::: Data shown
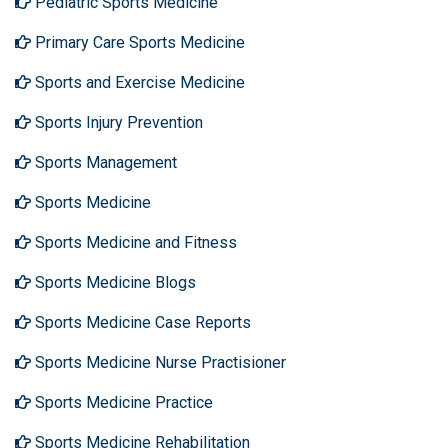
Pediatric Sports Medicine
Primary Care Sports Medicine
Sports and Exercise Medicine
Sports Injury Prevention
Sports Management
Sports Medicine
Sports Medicine and Fitness
Sports Medicine Blogs
Sports Medicine Case Reports
Sports Medicine Nurse Practisioner
Sports Medicine Practice
Sports Medicine Rehabilitation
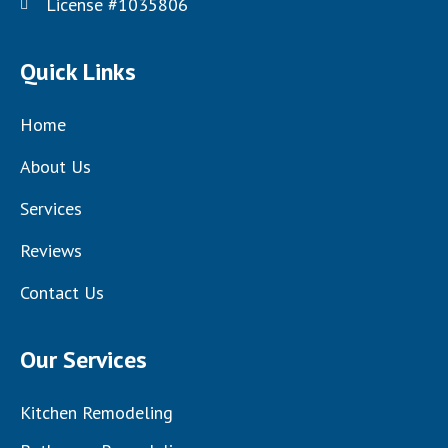
License #1035806
Quick Links
Home
About Us
Services
Reviews
Contact Us
Our Services
Kitchen Remodeling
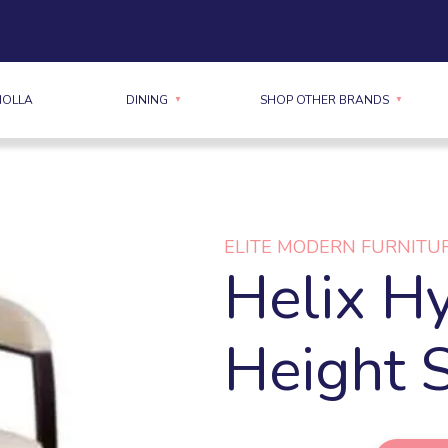
MOLLA
DINING
SHOP OTHER BRANDS
ELITE MODERN FURNITU
Helix Hy
Height 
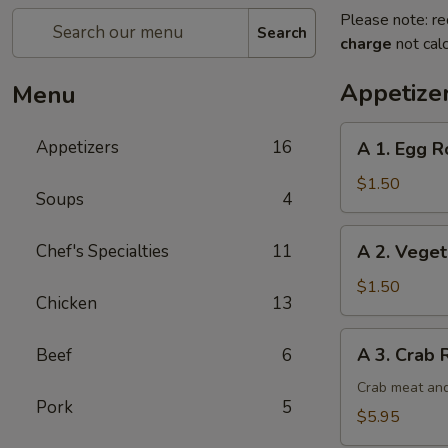
Please note: re
Search
charge
not calc
Appetize
Menu
A
Appetizers
16
A 1. Egg Ro
1.
Egg
$1.50
Soups
4
Roll
(1)
A
Chef's Specialties
11
A 2. Veget
2.
Vegetable
$1.50
Chicken
13
Egg
Roll
A
A 3. Crab 
Beef
6
3.
Crab
Crab meat and
Pork
5
Rangoon
$5.95
(6)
::::::
→ **About this task**: Every line where "Sports" appears must be returned from the listing above.

→ **Response to the task**:
Pediatric Sports Medicine
Primary Care Sports Medicine
Sports and Exercise Medicine
Sports Injury Prevention
Sports Management
Sports Medicine
Sports Medicine and Fitness
Sports Medicine Blogs
Sports Medicine Case Reports
Sports Medicine Nurse Practisioner
Sports Medicine Practice
Sports Medicine Rehabilitation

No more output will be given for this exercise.